"On n'est pas dans le futurisme, mais dans un drame bourgeois ou un thriller atmosphérique"
Qui ne connait pas « le Violon d’Ingres » de Man Ray ? Peu d’entre nous. Mais que sait-on de l’artiste ? On sait généralement qu’il est photographe, américain, dadaïste puis surréaliste. Ses expérimentations aux côtés de Marcel Duchamp, puis d’André Breton, l’ont amené à tâter de la sculpture, de la peinture, de la photographie, du cinéma. Si bien que ses œuvres annoncent aussi bien les emballages de Christo que les accumulations d’Arman, ainsi qu’un grand nombre d’autres œuvres de la seconde moitié du XX° siècle.
Mais ce catalogue qui accompagnait l’exposition éponyme au Centre Pompidou en 2010, nous dévoile un tout autre aspect de la production photographique d’Emmanuel Rudzitsky (sa véritable identité).
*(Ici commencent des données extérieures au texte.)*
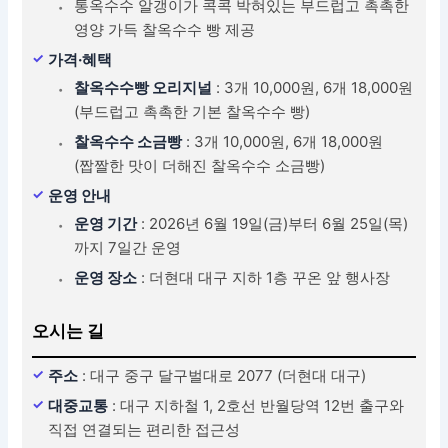
통옥수수 알갱이가 콕콕 박혀있는 부드럽고 촉촉한
영양 가득 찰옥수수 빵 제공
가격·혜택
찰옥수수빵 오리지널
: 3개 10,000원, 6개 18,000원
(부드럽고 촉촉한 기본 찰옥수수 빵)
찰옥수수 소금빵
: 3개 10,000원, 6개 18,000원
(짭짤한 맛이 더해진 찰옥수수 소금빵)
운영 안내
운영 기간
: 2026년 6월 19일(금)부터 6월 25일(목)
까지 7일간 운영
운영 장소
: 더현대 대구 지하 1층 꾸온 앞 행사장
오시는 길
주소
: 대구 중구 달구벌대로 2077 (더현대 대구)
대중교통
: 대구 지하철 1, 2호선 반월당역 12번 출구와
직접 연결되는 편리한 접근성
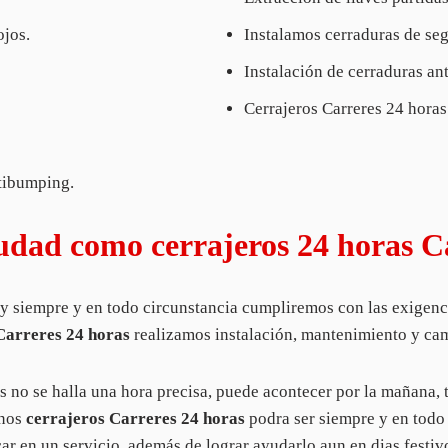
ojos.
Instalamos cerraduras de segu
Instalación de cerraduras an
Cerrajeros Carreres 24 horas
ntibumping.
udad como cerrajeros 24 horas C
y siempre y en todo circunstancia cumpliremos con las exigencias
Carreres 24 horas
realizamos instalación, mantenimiento y cam
os no se halla una hora precisa, puede acontecer por la mañana,
unos
cerrajeros Carreres 24 horas
podra ser siempre y en tod
r en un servicio, además de lograr ayudarlo aun en dias festiv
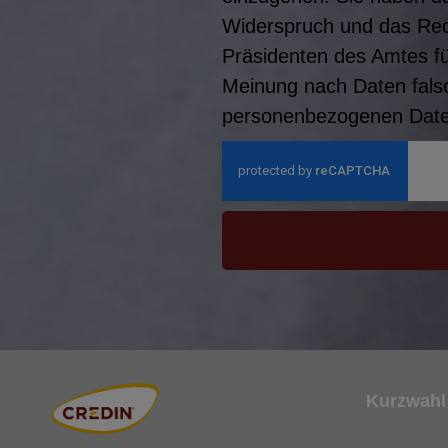
Widerspruch und das Rec
Präsidenten des Amtes f
Meinung nach Daten falsc
personenbezogenen Daten
Kurzwahl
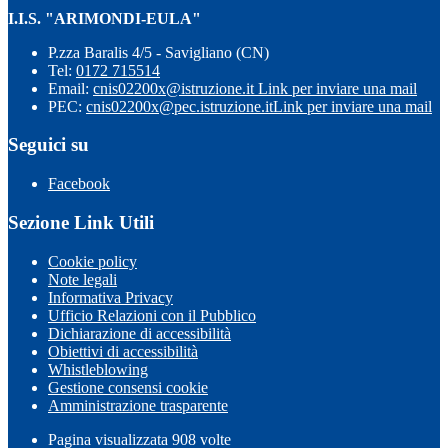
I.I.S. "ARIMONDI-EULA"
P.zza Baralis 4/5 - Savigliano (CN)
Tel:
0172 715514
Email:
cnis02200x@istruzione.it
Link per inviare una mail
PEC:
cnis02200x@pec.istruzione.it
Link per inviare una mail
Seguici su
Facebook
Sezione Link Utili
Cookie policy
Note legali
Informativa Privacy
Ufficio Relazioni con il Pubblico
Dichiarazione di accessibilità
Obiettivi di accessibilità
Whistleblowing
Gestione consensi cookie
Amministrazione trasparente
Pagina visualizzata
908
volte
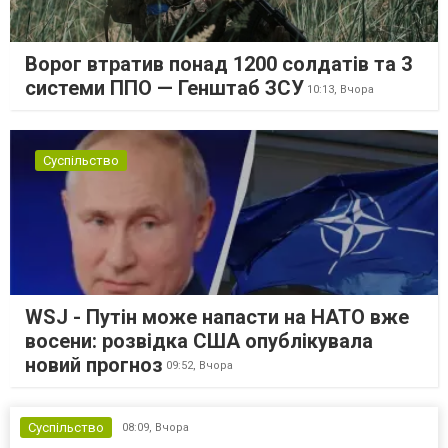
Ворог втратив понад 1200 солдатів та 3
системи ППО — Генштаб ЗСУ
10:13,
Вчора
Суспільство
WSJ - Путін може напасти на НАТО вже
восени: розвідка США опублікувала
новий прогноз
09:52,
Вчора
Суспільство
08:09,
Вчора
L’art du portrait est donc le centre de cette étude et, à certains moments, cela relève de la révélation (ce qui est normal quand on parle de photographie).
Evidemment, ce juif d’origine russe, né en 1890, nous a laissé des souvenirs émouvants de ses amis artistes : Marcel Duchamp (au naturel et déguisé), Max Ernst, Salvador Dali (un cliché éclaté), Victor Brauner, Juan Gris, Giorgio de Chirico. Et certains de ces portraits sont devenus emblématiques de l’époque et des avant-gardes artistiques. Mais les plus célèbres sont ceux de Kiki de Montparnasse, de Lee Miller ou de Meret Oppenheim, ses modèles féminins préférés, qu’il prit plaisir à dénuder. Et l’érotisme surréaliste d’exploser.
Mais ici, rien de ceux-là mais plutôt de vrais portraits réalisés à la commande, destinés à la presse, aux revues d’art ou de mode. Le catalogue s’ouvre sur la période parisienne où, de 1921 à 1940, il photographie Berenice Abbott, Balthus, Louis Aragon, René Crevel, Paul Morand. C’est un véritable cortège de vedettes : Ernest Hemingway, Léonard Foujita, James Joyce, Georges Braque, Pablo Picasso, Jean Cocteau. Mes préférées ? La peintre Léonor Fini et (déjà) un chat ; Erik Satie et son sourire moqueur ; Virginia Woolf dans toute sa sobriété, se livrant presque ; et Artaud, sombre et monumental. La plus étonnante, si ce n’est pas la plus intrigante, celle où se trouvent dans le même costume Jean Cocteau ET Tristan Tzara. La galerie est tellement fastueuse qu’elle devient, au fil des pages, le juste reflet du monde artistique et intellectuel du Paris de l’époque. Mais Man Ray intercale, de temps à autre, le portrait d’un modèle, d’un musicien, d’une danseuse à la mode, voire d’un travesti. Il n’est donc absolument pas étonnant que le Maharajah d’Indore, épris d’Art déco et des œuvres de Constantin Brancusi, lui demande un portrait, en smoking, la cigarette à la main. De 1940 à 1950, à Los Angeles, il évolue dans les studios d’Hollywood et, devant son objectif, se suivent Leslie Caron, Ava Gardner, Jean Renoir, Dolores del Rio. Des écrivains également : Thomas Mann, interrogateur, et Henry Miller, narquois et coquin. Puis retour à Paris, pour les dernières années, pour une série de photographies en couleurs, très peu connues car très peu reproduites : une jeune Annie Cordy, même chose pour Line Renaud, Luis Mariano, Dario Moreno, Yves Montand et (la pépite !) Juliette Gréco.
Les essais introductifs nous expliquent pourquoi certains portraits de Man Ray sont passés à la postérité pour devenir de véritables icônes de la photographie moderne. Ailleurs sont analysés les liens très étroits de Man Ray avec la presse, des publications d’avant-garde aux revues de mode (Vogue, Vanity Fair), en passant les hebdomadaires d’actualités.
Le tout se clôt par une bibliographie suffisamment conséquente pour ouvrir de nouvelles pistes aux chercheurs. Sans oublier l’autobiographie de Man Ray intitulée « Autoportrait », document de base pour approcher l’esthétique de l’artiste.